今の武器といえる武器は、千佳の持っていたレイピアしかない。これでは、最終的にシバタチと戦うことになっても、勝てない。
何せシバタチは、亮二との戦いで放たれたもう一つの銃声がシバタチのものだとしたら、銃を持っていることになるのだ。そして亮二の銃も所持しているはず。武器の火力で負けている。

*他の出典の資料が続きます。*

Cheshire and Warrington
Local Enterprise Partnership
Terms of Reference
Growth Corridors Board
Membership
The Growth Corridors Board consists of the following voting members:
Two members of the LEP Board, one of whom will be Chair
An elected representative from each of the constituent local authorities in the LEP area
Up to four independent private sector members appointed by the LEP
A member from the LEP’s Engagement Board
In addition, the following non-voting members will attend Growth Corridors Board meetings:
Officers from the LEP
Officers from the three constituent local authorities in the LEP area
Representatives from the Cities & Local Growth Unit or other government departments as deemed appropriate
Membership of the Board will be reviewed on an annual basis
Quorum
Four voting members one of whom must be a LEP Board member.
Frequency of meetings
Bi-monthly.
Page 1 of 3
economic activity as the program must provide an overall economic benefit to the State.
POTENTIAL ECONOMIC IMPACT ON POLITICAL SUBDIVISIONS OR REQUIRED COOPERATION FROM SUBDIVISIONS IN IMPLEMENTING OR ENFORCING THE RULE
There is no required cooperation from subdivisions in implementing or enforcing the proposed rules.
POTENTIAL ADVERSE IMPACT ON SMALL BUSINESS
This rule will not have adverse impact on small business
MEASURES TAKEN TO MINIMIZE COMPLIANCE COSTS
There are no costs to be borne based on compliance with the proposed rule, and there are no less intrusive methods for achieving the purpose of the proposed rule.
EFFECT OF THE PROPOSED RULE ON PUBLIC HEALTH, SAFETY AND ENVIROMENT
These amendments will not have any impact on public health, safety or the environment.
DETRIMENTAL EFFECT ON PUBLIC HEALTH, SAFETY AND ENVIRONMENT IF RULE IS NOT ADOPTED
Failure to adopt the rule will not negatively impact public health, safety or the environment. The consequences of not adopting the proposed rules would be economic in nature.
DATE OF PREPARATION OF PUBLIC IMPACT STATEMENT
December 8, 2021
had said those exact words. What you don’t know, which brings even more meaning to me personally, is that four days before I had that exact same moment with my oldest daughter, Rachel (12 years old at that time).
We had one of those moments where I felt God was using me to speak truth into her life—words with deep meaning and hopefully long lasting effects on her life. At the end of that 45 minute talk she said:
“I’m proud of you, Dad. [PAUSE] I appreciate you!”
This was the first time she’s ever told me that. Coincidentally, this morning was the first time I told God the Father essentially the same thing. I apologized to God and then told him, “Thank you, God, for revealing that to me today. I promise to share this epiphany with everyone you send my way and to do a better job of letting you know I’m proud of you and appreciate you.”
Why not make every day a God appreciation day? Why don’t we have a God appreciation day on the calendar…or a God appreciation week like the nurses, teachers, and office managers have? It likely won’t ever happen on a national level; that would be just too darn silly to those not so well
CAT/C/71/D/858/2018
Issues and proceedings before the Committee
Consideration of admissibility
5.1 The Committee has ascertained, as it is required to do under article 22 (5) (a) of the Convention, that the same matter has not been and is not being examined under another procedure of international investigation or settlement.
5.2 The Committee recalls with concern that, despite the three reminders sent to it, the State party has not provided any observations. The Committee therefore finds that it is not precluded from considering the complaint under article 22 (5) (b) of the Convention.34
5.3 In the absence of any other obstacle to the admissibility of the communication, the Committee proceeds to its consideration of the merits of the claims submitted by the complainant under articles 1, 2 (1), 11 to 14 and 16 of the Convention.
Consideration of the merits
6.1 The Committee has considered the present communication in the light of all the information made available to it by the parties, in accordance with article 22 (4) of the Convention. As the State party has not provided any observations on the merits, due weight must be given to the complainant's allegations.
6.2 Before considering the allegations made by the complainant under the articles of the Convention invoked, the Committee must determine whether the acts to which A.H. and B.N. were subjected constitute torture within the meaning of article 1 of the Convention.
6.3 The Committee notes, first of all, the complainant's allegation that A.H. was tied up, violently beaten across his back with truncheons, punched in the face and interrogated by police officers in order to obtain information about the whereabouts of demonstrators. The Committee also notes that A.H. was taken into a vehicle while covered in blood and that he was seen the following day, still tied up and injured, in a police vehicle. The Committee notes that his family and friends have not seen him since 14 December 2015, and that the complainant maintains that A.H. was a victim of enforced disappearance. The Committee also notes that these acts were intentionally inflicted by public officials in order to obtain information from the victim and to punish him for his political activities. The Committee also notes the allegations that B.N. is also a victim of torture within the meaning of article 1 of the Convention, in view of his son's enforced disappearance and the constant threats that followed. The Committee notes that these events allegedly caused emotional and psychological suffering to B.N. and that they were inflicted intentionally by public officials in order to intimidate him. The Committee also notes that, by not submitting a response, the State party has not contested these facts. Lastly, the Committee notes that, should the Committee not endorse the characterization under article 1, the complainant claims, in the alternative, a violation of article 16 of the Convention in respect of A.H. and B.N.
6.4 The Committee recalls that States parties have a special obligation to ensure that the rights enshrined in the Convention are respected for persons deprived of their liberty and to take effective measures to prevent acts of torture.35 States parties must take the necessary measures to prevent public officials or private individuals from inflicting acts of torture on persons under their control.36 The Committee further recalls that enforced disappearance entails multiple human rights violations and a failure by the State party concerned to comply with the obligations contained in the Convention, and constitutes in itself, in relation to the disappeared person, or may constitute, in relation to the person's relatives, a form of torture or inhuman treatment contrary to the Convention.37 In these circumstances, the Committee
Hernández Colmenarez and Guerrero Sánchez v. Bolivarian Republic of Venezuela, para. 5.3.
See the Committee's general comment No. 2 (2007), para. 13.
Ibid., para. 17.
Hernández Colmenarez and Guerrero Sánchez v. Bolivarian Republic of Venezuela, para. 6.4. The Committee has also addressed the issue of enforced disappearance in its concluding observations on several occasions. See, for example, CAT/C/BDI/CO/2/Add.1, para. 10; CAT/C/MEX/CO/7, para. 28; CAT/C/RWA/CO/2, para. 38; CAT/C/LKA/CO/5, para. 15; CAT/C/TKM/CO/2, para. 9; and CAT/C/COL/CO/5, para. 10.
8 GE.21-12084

何とか誰かを殺して、銃を奪う必要があった。地図上では山荘がある方向、さらに南東の方角からも銃声がしていた。ということはつまり、銃による戦闘があちこちで行われていることになる。
―しかし…。
優はここで、一つ気になることを思い出した。シバタチのことだ。あの時、優はシバタチを見た瞬間ある違和感に気がついた。シバタチが持っていないはずのものを、彼女は持っていた。
―あれは、どういうこと…? まさか、転校生の中身が入れ替わって…?
優はそんな考えを頭に浮かべていた。しかし、すぐにその考えを脳の片隅に追いやった。
―そんなことはもう、どうでもいい。私は優勝する。今考えるのはそれだけでいい。シバタチだって―、銃を手に入れることができれば分からない。
そこまでで優は、思考を打ち切った。そして前を見る。
「…あれは…」
優の眼に飛び込んできたもの、それは…木の下に立っている西大寺陣の姿だった。陣は、まだこちらに気付いた素振りは見せていない。
やれる、と思った。
優は、陣の後ろに回ろうと近づいていった。